| DATASET CONTENT |
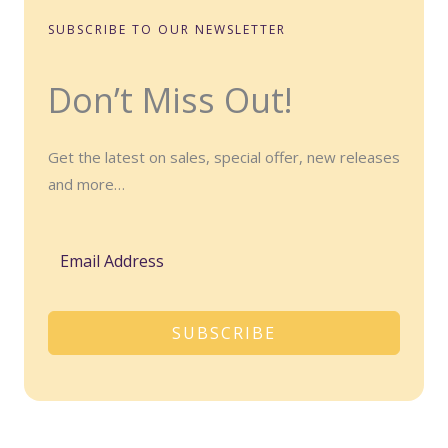
SUBSCRIBE TO OUR NEWSLETTER
Don’t Miss Out!
Get the latest on sales, special offer, new releases
and more…
SUBSCRIBE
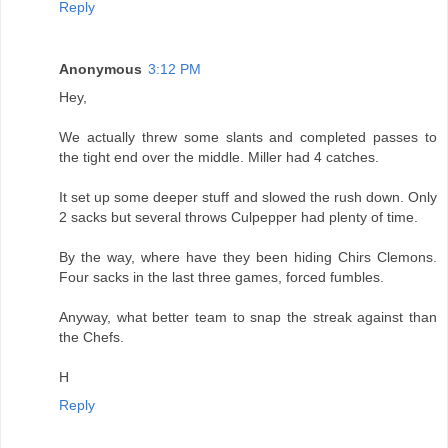
Reply
Anonymous
3:12 PM
Hey,
We actually threw some slants and completed passes to
the tight end over the middle. Miller had 4 catches.
It set up some deeper stuff and slowed the rush down. Only
2 sacks but several throws Culpepper had plenty of time.
By the way, where have they been hiding Chirs Clemons.
Four sacks in the last three games, forced fumbles.
Anyway, what better team to snap the streak against than
the Chefs.
H
Reply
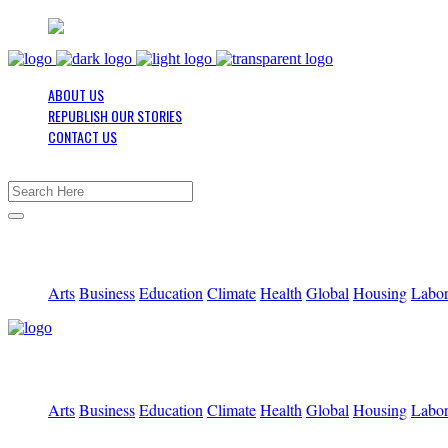
ABOUT US
REPUBLISH OUR STORIES
CONTACT US
Arts
Business
Education
Climate
Health
Global
Housing
Labo
Arts
Business
Education
Climate
Health
Global
Housing
Labo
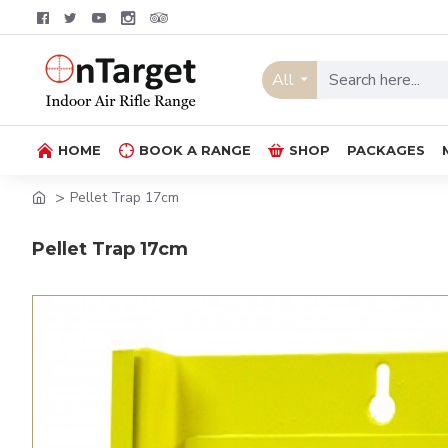
All
HOME
BOOK A RANGE
SHOP
PACKAGES
Pellet Trap 17cm
Pellet Trap 17cm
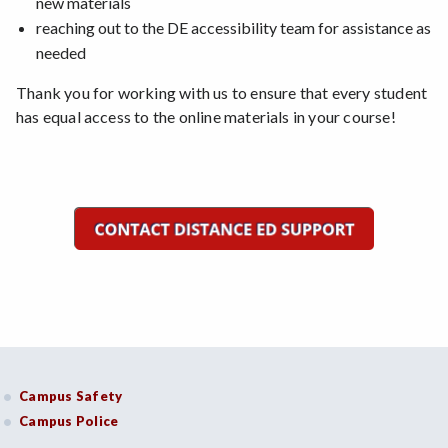
new materials
reaching out to the DE accessibility team for assistance as
needed
Thank you for working with us to ensure that every student
has equal access to the online materials in your course!
Campus Safety
Campus Police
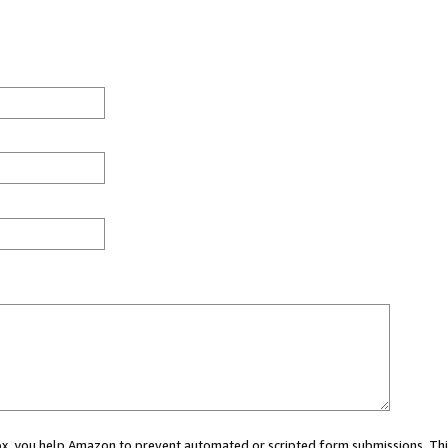
 box, you help Amazon to prevent automated or scripted form submissions. Thi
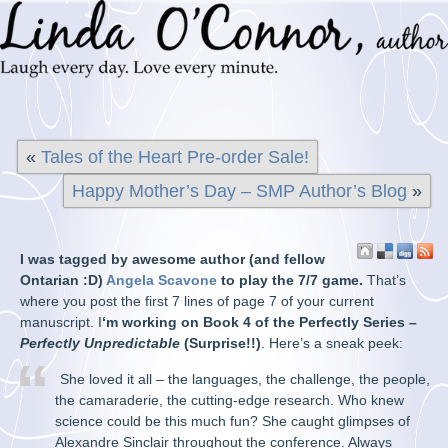
«
Tales of the Heart Pre-order Sale!
Happy Mother’s Day – SMP Author’s Blog
»
I was tagged by awesome author (and fellow
Ontarian :D)
Angela Scavone
to play the 7/7 game.
That’s
where you post the first 7 lines of page 7 of your current
manuscript. I
‘m working on Book 4 of the Perfectly Series –
Perfectly Unpredictable
(Surprise!!)
. Here’s a sneak peek:
She loved it all – the languages, the challenge, the people,
the camaraderie, the cutting-edge research. Who knew
science could be this much fun? She caught glimpses of
Alexandre Sinclair throughout th
e conference. Always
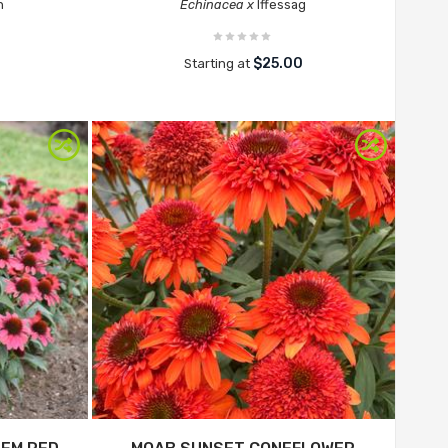
n
Echinacea x
Iffessag
$25.00
Starting at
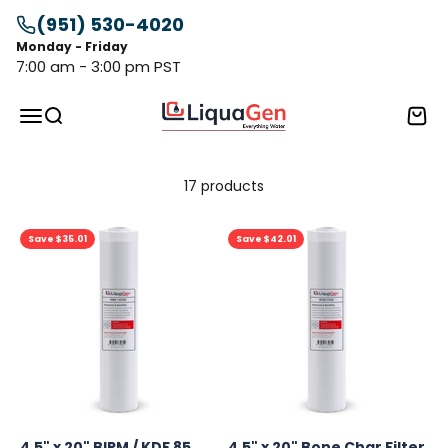
Skip to content
(951) 530-4020
Monday - Friday
7:00 am - 3:00 pm PST
LiquaGen
Menu
Search
Cart
17 products
Save $35.01
Save $42.01
4.5" x 20" BIRM / KDF 85
4.5" x 20" Bone Char Filter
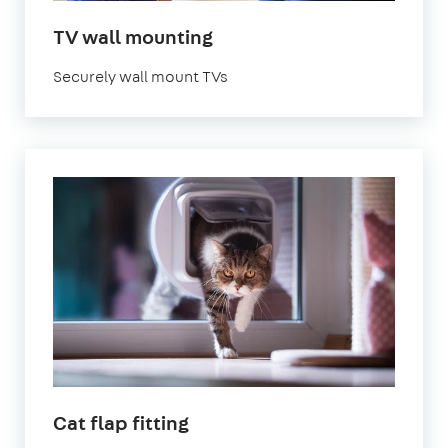
in
TV wall mounting
London
Securely wall mount TVs
in
Cat flap fitting
London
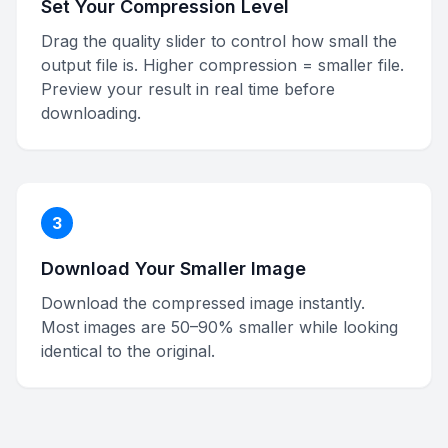
Set Your Compression Level
Drag the quality slider to control how small the
output file is. Higher compression = smaller file.
Preview your result in real time before
downloading.
3
Download Your Smaller Image
Download the compressed image instantly.
Most images are 50–90% smaller while looking
identical to the original.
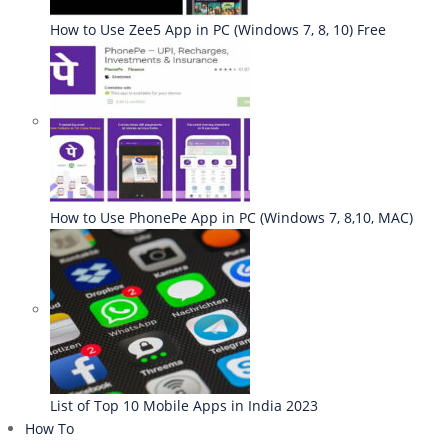
How to Use Zee5 App in PC (Windows 7, 8, 10) Free
How to Use PhonePe App in PC (Windows 7, 8,10, MAC)
List of Top 10 Mobile Apps in India 2023
How To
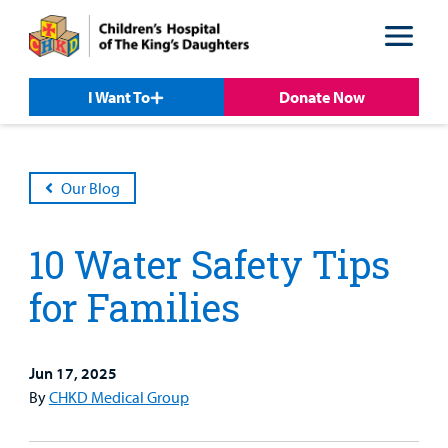
Skip
Skip
to
to
nav
content
I Want To
Donate Now
Our Blog
10 Water Safety Tips
for Families
Jun 17, 2025
Patient &
Our
For Medical
Support
By
CHKD Medical Group
Our
Family
Care
Professionals
Us
Care
Resources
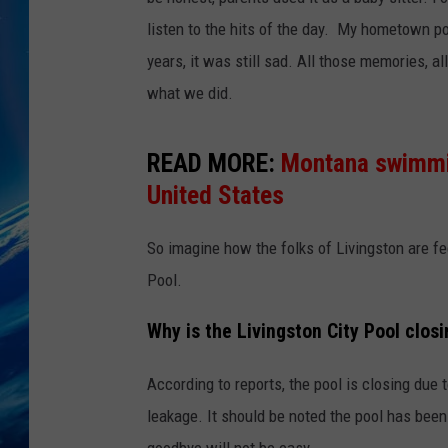
listen to the hits of the day. My hometown po
years, it was still sad. All those memories, a
what we did.
READ MORE:
Montana swimmin
United States
So imagine how the folks of Livingston are fee
Pool.
Why is the Livingston City Pool clos
According to reports, the pool is closing due 
leakage. It should be noted the pool has bee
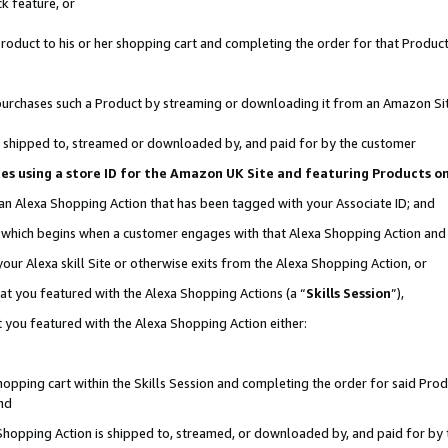
k feature, or
oduct to his or her shopping cart and completing the order for that Product no
er purchases such a Product by streaming or downloading it from an Amazon Si
 is shipped to, streamed or downloaded by, and paid for by the customer
ciates using a store ID for the Amazon UK Site and featuring Products 
 an Alexa Shopping Action that has been tagged with your Associate ID; and
n, which begins when a customer engages with that Alexa Shopping Action an
our Alexa skill Site or otherwise exits from the Alexa Shopping Action, or
hat you featured with the Alexa Shopping Actions (a “
Skills Session
”),
 you featured with the Alexa Shopping Action either:
pping cart within the Skills Session and completing the order for said Produc
nd
 Shopping Action is shipped to, streamed, or downloaded by, and paid for by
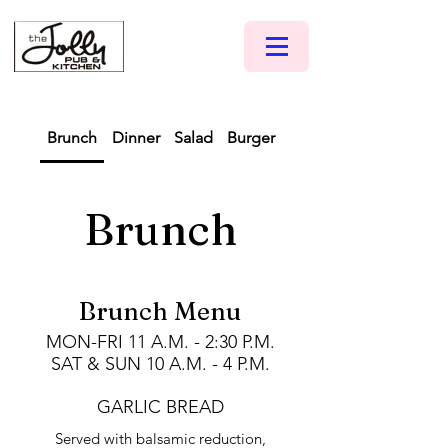
Brunch
Dinner
Salad
Burger
Pizza
Brunch
Brunch Menu
MON-FRI 11 A.M. - 2:30 P.M.
SAT & SUN 10 A.M. - 4 P.M.
GARLIC BREAD
Served with balsamic reduction,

| WHAT YOU ARE ASKED TO DO |
The expected result is the data above in exact form, free of pictures.

| SOLUTION BELOW |
SUBSCRIBE TO OUR NEWSLETTER
Don’t Miss Out!
Get the latest on sales, special offer, new releases
and more…
SUBSCRIBE
Reply
Anonymous
3:12 PM
Hey,
We actually threw some slants and completed passes to
the tight end over the middle. Miller had 4 catches.
It set up some deeper stuff and slowed the rush down. Only
2 sacks but several throws Culpepper had plenty of time.
By the way, where have they been hiding Chirs Clemons.
Four sacks in the last three games, forced fumbles.
Anyway, what better team to snap the streak against than
the Chefs.
H
Reply
ABOUT US
REPUBLISH OUR STORIES
CONTACT US
Arts
Business
Education
Climate
Health
Global
Housing
Labo
Arts
Business
Education
Climate
Health
Global
Housing
Labo
All
HOME
BOOK A RANGE
SHOP
PACKAGES
Pellet Trap 17cm
Pellet Trap 17cm
new materials
reaching out to the DE accessibility team for assistance as
needed
Thank you for working with us to ensure that every student
has equal access to the online materials in your course!
Campus Safety
Campus Police
 box, you help Amazon to prevent automated or scripted form submissions. Thi
«
Tales of the Heart Pre-order Sale!
Happy Mother’s Day – SMP Author’s Blog
»
I was tagged by awesome author (and fellow
Ontarian :D)
Angela Scavone
to play the 7/7 game.
That’s
where you post the first 7 lines of page 7 of your current
manuscript. I
‘m working on Book 4 of the Perfectly Series –
Perfectly Unpredictable
(Surprise!!)
. Here’s a sneak peek:
She loved it all – the languages, the challenge, the people,
the camaraderie, the cutting-edge research. Who knew
science could be this much fun? She caught glimpses of
Alexandre Sinclair throughout th
e conference. Always
n
Echinacea x
Iffessag
$25.00
Starting at
Skip to content
(951) 530-4020
Monday - Friday
7:00 am - 3:00 pm PST
LiquaGen
Menu
Search
Cart
17 products
Save $35.01
Save $42.01
4.5" x 20" BIRM / KDF 85
4.5" x 20" Bone Char Filter
in
TV wall mounting
London
Securely wall mount TVs
in
Cat flap fitting
London
Set Your Compression Level
Drag the quality slider to control how small the
output file is. Higher compression = smaller file.
Preview your result in real time before
downloading.
3
Download Your Smaller Image
Download the compressed image instantly.
Most images are 50–90% smaller while looking
identical to the original.
How to Use Zee5 App in PC (Windows 7, 8, 10) Free
How to Use PhonePe App in PC (Windows 7, 8,10, MAC)
List of Top 10 Mobile Apps in India 2023
How To
Skip
Skip
to
to
nav
content
I Want To
Donate Now
Our Blog
10 Water Safety Tips
for Families
Jun 17, 2025
Patient &
Our
For Medical
Support
By
CHKD Medical Group
Our
Family
Care
Professionals
Us
Care
Resources
listen to the hits of the day. My hometown po
years, it was still sad. All those memories, a
what we did.
READ MORE:
Montana swimmin
United States
So imagine how the folks of Livingston are fee
Pool.
Why is the Livingston City Pool clos
According to reports, the pool is closing due 
leakage. It should be noted the pool has bee
k feature, or
oduct to his or her shopping cart and completing the order for that Product no
er purchases such a Product by streaming or downloading it from an Amazon Si
 is shipped to, streamed or downloaded by, and paid for by the customer
ciates using a store ID for the Amazon UK Site and featuring Products 
 an Alexa Shopping Action that has been tagged with your Associate ID; and
n, which begins when a customer engages with that Alexa Shopping Action an
our Alexa skill Site or otherwise exits from the Alexa Shopping Action, or
hat you featured with the Alexa Shopping Actions (a “
Skills Session
”),
 you featured with the Alexa Shopping Action either:
pping cart within the Skills Session and completing the order for said Produc
nd
 Shopping Action is shipped to, streamed, or downloaded by, and paid for by
Brunch
Dinner
Salad
Burger
Pizza
Brunch
Brunch Menu
MON-FRI 11 A.M. - 2:30 P.M.
SAT & SUN 10 A.M. - 4 P.M.
GARLIC BREAD
Served with balsamic reduction,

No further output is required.